If they reach you in that time, I will let them live. ’
‘What’s the catch?’
‘No catch. I’ll keep my word. But whichever you don’t choose, I will feed to my hounds.’
Tears welled in my eyes, but I refused to let them fall. Roran’s offer wasn’t a mercy – far from it. But if it meant I could save one of them . . .
I gazed from Darius to Nari and back again.
Darius had survived so much back in Ravalia, rising up to lead the Ravalian resistance.
He had proved equally valuable here in Kalure, but more than that, he had become something of a father figure to me.
I couldn’t look at him without being reminded of all the stories we’d shared about my mother.
Letting him die would be like watching her die all over again.
But Nari wasn’t merely a Kalurian warrior or the head of clan Volsung. She was also the sister of V?lund, the warlord the clans had chosen as their leader.
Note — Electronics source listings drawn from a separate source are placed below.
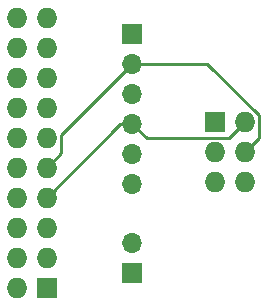
<source format=gbl>
G04 #@! TF.GenerationSoftware,KiCad,Pcbnew,(5.0.1-3-g963ef8bb5)*
G04 #@! TF.CreationDate,2018-11-27T15:22:05+00:00*
G04 #@! TF.ProjectId,jlink-swd-adapter,6A6C696E6B2D7377642D616461707465,rev?*
G04 #@! TF.SameCoordinates,Original*
G04 #@! TF.FileFunction,Copper,L2,Bot,Signal*
G04 #@! TF.FilePolarity,Positive*
%FSLAX46Y46*%
G04 Gerber Fmt 4.6, Leading zero omitted, Abs format (unit mm)*
G04 Created by KiCad (PCBNEW (5.0.1-3-g963ef8bb5)) date Tuesday, 27 November 2018 at 15:22:05*
%MOMM*%
%LPD*%
G01*
G04 APERTURE LIST*
G04 #@! TA.AperFunction,ComponentPad*
%ADD10R,1.700000X1.700000*%
G04 #@! TD*
G04 #@! TA.AperFunction,ComponentPad*
%ADD11O,1.700000X1.700000*%
G04 #@! TD*
G04 #@! TA.AperFunction,ComponentPad*
%ADD12R,1.727200X1.727200*%
G04 #@! TD*
G04 #@! TA.AperFunction,ComponentPad*
%ADD13O,1.727200X1.727200*%
G04 #@! TD*
G04 #@! TA.AperFunction,Conductor*
%ADD14C,0.250000*%
G04 #@! TD*
G04 APERTURE END LIST*
D10*
G04 #@! TO.P,J2,1*
G04 #@! TO.N,VCC*
X110750000Y-97500000D03*
D11*
G04 #@! TO.P,J2,2*
G04 #@! TO.N,GND*
X110750000Y-94960000D03*
G04 #@! TD*
D10*
G04 #@! TO.P,J4,1*
G04 #@! TO.N,VTREF*
X110750000Y-77250000D03*
D11*
G04 #@! TO.P,J4,2*
G04 #@! TO.N,SWCLK*
X110750000Y-79790000D03*
G04 #@! TO.P,J4,3*
G04 #@! TO.N,GND*
X110750000Y-82330000D03*
G04 #@! TO.P,J4,4*
G04 #@! TO.N,SWDIO*
X110750000Y-84870000D03*
G04 #@! TO.P,J4,5*
G04 #@! TO.N,~RESET*
X110750000Y-87410000D03*
G04 #@! TO.P,J4,6*
G04 #@! TO.N,SWO*
X110750000Y-89950000D03*
G04 #@! TD*
D12*
G04 #@! TO.P,J1,1*
G04 #@! TO.N,VTREF*
X103500000Y-98750000D03*
D13*
G04 #@! TO.P,J1,2*
G04 #@! TO.N,VCC*
X100960000Y-98750000D03*
G04 #@! TO.P,J1,3*
G04 #@! TO.N,Net-(J1-Pad3)*
X103500000Y-96210000D03*
G04 #@! TO.P,J1,4*
G04 #@! TO.N,GND*
X100960000Y-96210000D03*
G04 #@! TO.P,J1,5*
G04 #@! TO.N,Net-(J1-Pad5)*
X103500000Y-93670000D03*
G04 #@! TO.P,J1,6*
G04 #@! TO.N,GND*
X100960000Y-93670000D03*
G04 #@! TO.P,J1,7*
G04 #@! TO.N,SWDIO*
X103500000Y-91130000D03*
G04 #@! TO.P,J1,8*
G04 #@! TO.N,GND*
X100960000Y-91130000D03*
G04 #@! TO.P,J1,9*
G04 #@! TO.N,SWCLK*
X103500000Y-88590000D03*
G04 #@! TO.P,J1,10*
G04 #@! TO.N,GND*
X100960000Y-88590000D03*
G04 #@! TO.P,J1,11*
G04 #@! TO.N,Net-(J1-Pad11)*
X103500000Y-86050000D03*
G04 #@! TO.P,J1,12*
G04 #@! TO.N,GND*
X100960000Y-86050000D03*
G04 #@! TO.P,J1,13*
G04 #@! TO.N,SWO*
X103500000Y-83510000D03*
G04 #@! TO.P,J1,14*
G04 #@! TO.N,GND*
X100960000Y-83510000D03*
G04 #@! TO.P,J1,15*
G04 #@! TO.N,~RESET*
X103500000Y-80970000D03*
G04 #@! TO.P,J1,16*
G04 #@! TO.N,GND*
X100960000Y-80970000D03*
G04 #@! TO.P,J1,17*
G04 #@! TO.N,Net-(J1-Pad17)*
X103500000Y-78430000D03*
G04 #@! TO.P,J1,18*
G04 #@! TO.N,GND*
X100960000Y-78430000D03*
G04 #@! TO.P,J1,19*
G04 #@! TO.N,Net-(J1-Pad19)*
X103500000Y-75890000D03*
G04 #@! TO.P,J1,20*
G04 #@! TO.N,GND*
X100960000Y-75890000D03*
G04 #@! TD*
D12*
G04 #@! TO.P,J3,1*
G04 #@! TO.N,VTREF*
X117750000Y-84750000D03*
D13*
G04 #@! TO.P,J3,2*
G04 #@! TO.N,SWDIO*
X120290000Y-84750000D03*
G04 #@! TO.P,J3,3*
G04 #@! TO.N,~RESET*
X117750000Y-87290000D03*
G04 #@! TO.P,J3,4*
G04 #@! TO.N,SWCLK*
X120290000Y-87290000D03*
G04 #@! TO.P,J3,5*
G04 #@! TO.N,GND*
X117750000Y-89830000D03*
G04 #@! TO.P,J3,6*
G04 #@! TO.N,SWO*
X120290000Y-89830000D03*
G04 #@! TD*
D14*
G04 #@! TO.N,SWDIO*
X109760000Y-84870000D02*
X110750000Y-84870000D01*
X103500000Y-91130000D02*
X109760000Y-84870000D01*
X111981399Y-86101399D02*
X118938601Y-86101399D01*
X119426401Y-85613599D02*
X120290000Y-84750000D01*
X118938601Y-86101399D02*
X119426401Y-85613599D01*
X110750000Y-84870000D02*
X111981399Y-86101399D01*
G04 #@! TO.N,SWCLK*
X109900001Y-80639999D02*
X110750000Y-79790000D01*
X104688601Y-85851399D02*
X109900001Y-80639999D01*
X104688601Y-87401399D02*
X104688601Y-85851399D01*
X103500000Y-88590000D02*
X104688601Y-87401399D01*
X121153599Y-86426401D02*
X120290000Y-87290000D01*
X117089130Y-79790000D02*
X121478601Y-84179471D01*
X121478601Y-86101399D02*
X121153599Y-86426401D01*
X121478601Y-84179471D02*
X121478601Y-86101399D01*
X110750000Y-79790000D02*
X117089130Y-79790000D01*
G04 #@! TD*
M02*

</source>
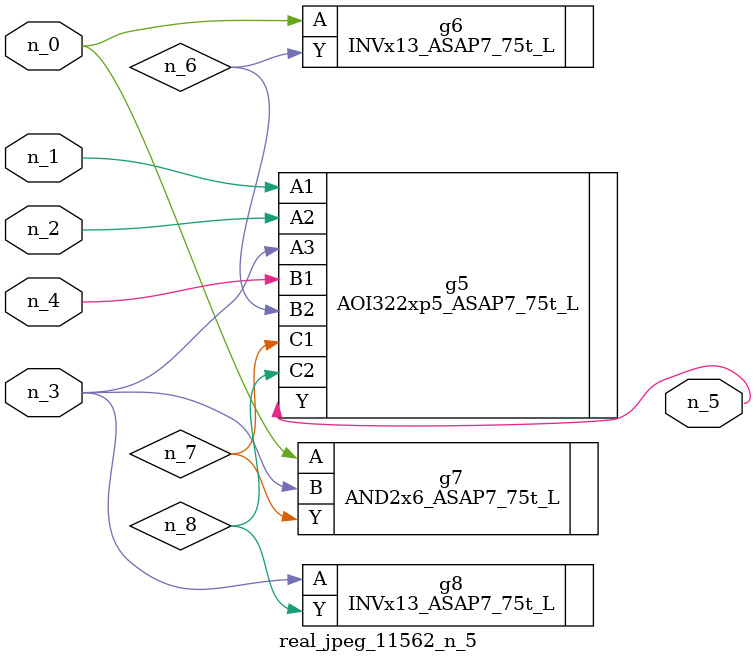
<source format=v>
module real_jpeg_11562_n_5 (n_4, n_0, n_1, n_2, n_3, n_5);

input n_4;
input n_0;
input n_1;
input n_2;
input n_3;

output n_5;

wire n_8;
wire n_6;
wire n_7;

INVx13_ASAP7_75t_L g6 ( 
.A(n_0),
.Y(n_6)
);

AND2x6_ASAP7_75t_L g7 ( 
.A(n_0),
.B(n_3),
.Y(n_7)
);

AOI322xp5_ASAP7_75t_L g5 ( 
.A1(n_1),
.A2(n_2),
.A3(n_3),
.B1(n_4),
.B2(n_6),
.C1(n_7),
.C2(n_8),
.Y(n_5)
);

INVx13_ASAP7_75t_L g8 ( 
.A(n_3),
.Y(n_8)
);


endmodule
</source>
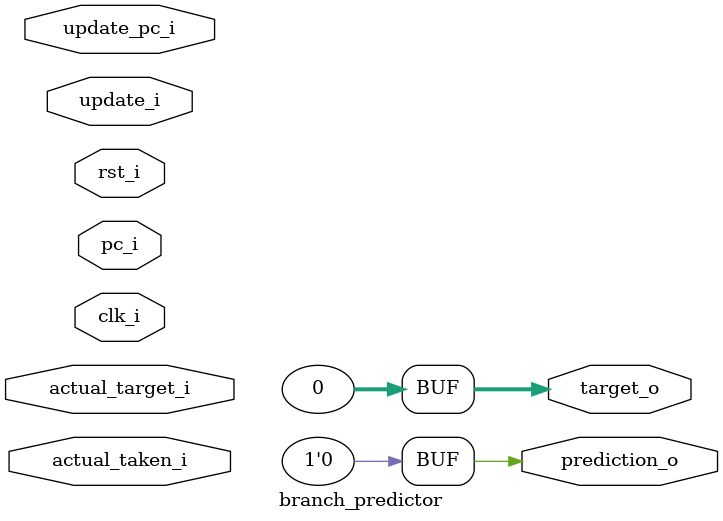
<source format=sv>
/**
 * branch_predictor.sv - Simple Branch Predictor for eCPU
 * 
 * A simple branch predictor that always predicts not taken.
 * This is a placeholder for future more sophisticated implementations.
 *
 * Author: Ethan
 * Date: 2024
 */

`default_nettype none

module branch_predictor #(
    parameter int ADDR_WIDTH = 32        // Address width
)(
    // Clock and reset
    input  wire logic                   clk_i,          // System clock
    input  wire logic                   rst_i,          // Active-high reset
    
    // Prediction request
    input  wire logic [ADDR_WIDTH-1:0] pc_i,           // PC for prediction
    output wire logic                   prediction_o,   // Predicted taken (1) or not taken (0)
    output wire logic [ADDR_WIDTH-1:0] target_o,       // Predicted target address
    
    // Prediction update
    input  wire logic                   update_i,       // Update prediction
    input  wire logic [ADDR_WIDTH-1:0] update_pc_i,    // PC being updated
    input  wire logic                   actual_taken_i, // Actual branch result
    input  wire logic [ADDR_WIDTH-1:0] actual_target_i // Actual target address
);

    // Simple predictor: always predict not taken
    assign prediction_o = 1'b0;
    assign target_o = {ADDR_WIDTH{1'b0}};
    
    // Update logic (placeholder for future implementation)
    // For now, just ignore updates

endmodule

`default_nettype wire
</source>
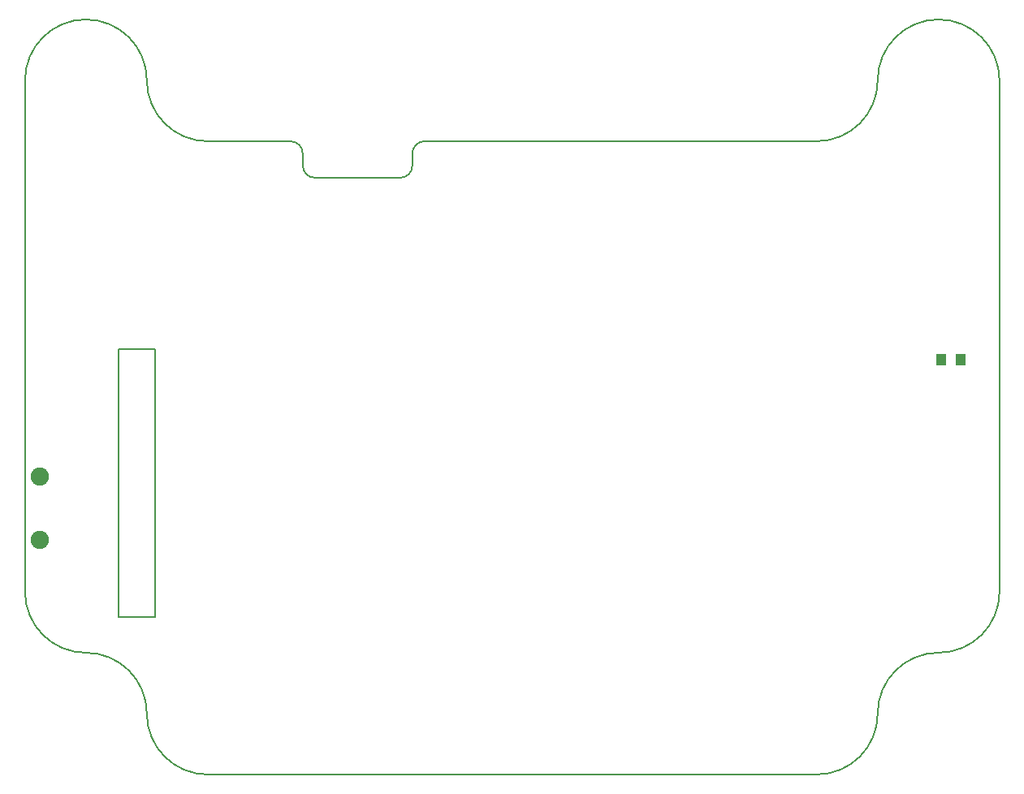
<source format=gtp>
G04 (created by PCBNEW (2013-03-15 BZR 4003)-stable) date 03-Jun-13 5:03:49 PM*
%MOIN*%
G04 Gerber Fmt 3.4, Leading zero omitted, Abs format*
%FSLAX34Y34*%
G01*
G70*
G90*
G04 APERTURE LIST*
%ADD10C,0.006*%
%ADD11C,0.005*%
%ADD12C,0.075*%
%ADD13R,0.04X0.05*%
G04 APERTURE END LIST*
G54D10*
G54D11*
X21400Y-19500D02*
G75*
G03X20900Y-19000I-500J0D01*
G74*
G01*
X26400Y-19000D02*
G75*
G03X25900Y-19500I0J-500D01*
G74*
G01*
X25400Y-20500D02*
G75*
G03X25900Y-20000I0J500D01*
G74*
G01*
X21400Y-20000D02*
G75*
G03X21900Y-20500I500J0D01*
G74*
G01*
X25900Y-19500D02*
X25900Y-20000D01*
X21400Y-19500D02*
X21400Y-20000D01*
X21900Y-20500D02*
X25400Y-20500D01*
X20900Y-19000D02*
X17500Y-19000D01*
X26400Y-19000D02*
X42500Y-19000D01*
X47500Y-40000D02*
G75*
G03X50000Y-37500I0J2500D01*
G74*
G01*
X42500Y-45000D02*
G75*
G03X45000Y-42500I0J2500D01*
G74*
G01*
X47500Y-40000D02*
G75*
G03X45000Y-42500I0J-2500D01*
G74*
G01*
X15000Y-42500D02*
G75*
G03X17500Y-45000I2500J0D01*
G74*
G01*
X10000Y-37500D02*
G75*
G03X12500Y-40000I2500J0D01*
G74*
G01*
X15000Y-42500D02*
G75*
G03X12500Y-40000I-2500J0D01*
G74*
G01*
X42500Y-19000D02*
G75*
G03X45000Y-16500I0J2500D01*
G74*
G01*
X50000Y-16500D02*
G75*
G03X47500Y-14000I-2500J0D01*
G74*
G01*
X47500Y-14000D02*
G75*
G03X45000Y-16500I0J-2500D01*
G74*
G01*
X15000Y-16500D02*
G75*
G03X17500Y-19000I2500J0D01*
G74*
G01*
X15000Y-16500D02*
G75*
G03X12500Y-14000I-2500J0D01*
G74*
G01*
X12500Y-14000D02*
G75*
G03X10000Y-16500I0J-2500D01*
G74*
G01*
X13850Y-38550D02*
X15350Y-38550D01*
X13850Y-27550D02*
X13850Y-38550D01*
X15350Y-27550D02*
X13850Y-27550D01*
X15350Y-38550D02*
X15350Y-27550D01*
X42500Y-45000D02*
X17500Y-45000D01*
X10000Y-37500D02*
X10000Y-16500D01*
X50000Y-16500D02*
X50000Y-37500D01*
G54D12*
X10600Y-35375D03*
X10600Y-32775D03*
G54D13*
X47615Y-27970D03*
X48415Y-27970D03*
M02*

</source>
If I chose a Ravalian over her, I risked alienating V?lund and losing the support of his warriors – which meant losing this war against Roran.
I can’t do it , I realised, looking at Darius with blurry eyes. I can’t save you .
Darius blinked once, as if telling me that he understood.
‘I choose . . .’ My gaze was drawn to Nari, who was watching me intently. Despite her fierceness, despite her resolve to die with honour, she wanted to live. ‘. . . Darius,’ I finished. ‘I choose Darius.’
Nari’s expression turned as cold and distant as the snow-capped mountains around us. I had dangled hope in front of her and then snatched it away – the cruellest torment of all.
She couldn’t possibly hate me more than I hated myself. But I didn’t try to reverse my decision. I couldn’t.
‘Release him,’ Roran called, and his Warriors complied.
Darius stumbled forward, and I gasped at the mottled bruising and raised scars criss-crossing his pale chest. It had only been two days since I’d lost contact with him. Two days –
‘Shouldn’t you be running?’ Roran asked mildly.
Panic flared in Darius’s eyes. He lurched forward with all the grace of a drunk person, and I realised with a surge of terror that Roran hadn’t merely had Darius beaten, or deprived of food and water. He had weakened him with some toxin or drug.
‘I thought Ravalians prided themselves on honour,’ I spat at Roran.
‘There is no honour in war.’ He kept his voice low, so that only I could hear him. ‘Every true leader knows that, Kasmira. It’s time you learnt it, too.’
Furious tears flowed down my cheeks. Darius was making ground, but he wasn’t moving fast enough. His own body was betraying him; a body that he had trained and honed and relied upon for decades. Watching him lurch sideways only to right himself temporarily and push on was more than I could bear.
Then he fell.
Blood poured from his nose as he struggled to rise, using his single arm to push off the ground.
My legs tensed, preparing to run to him–
‘You do that,’ Roran said, the point of his blade pressing against my sternum, ‘and this truce is over. I will have the excuse I need to kill you and the rest of your people.’
I looked up at Roran, hating him more than I had ever hated anyone in my life. Even Emperor Kalias.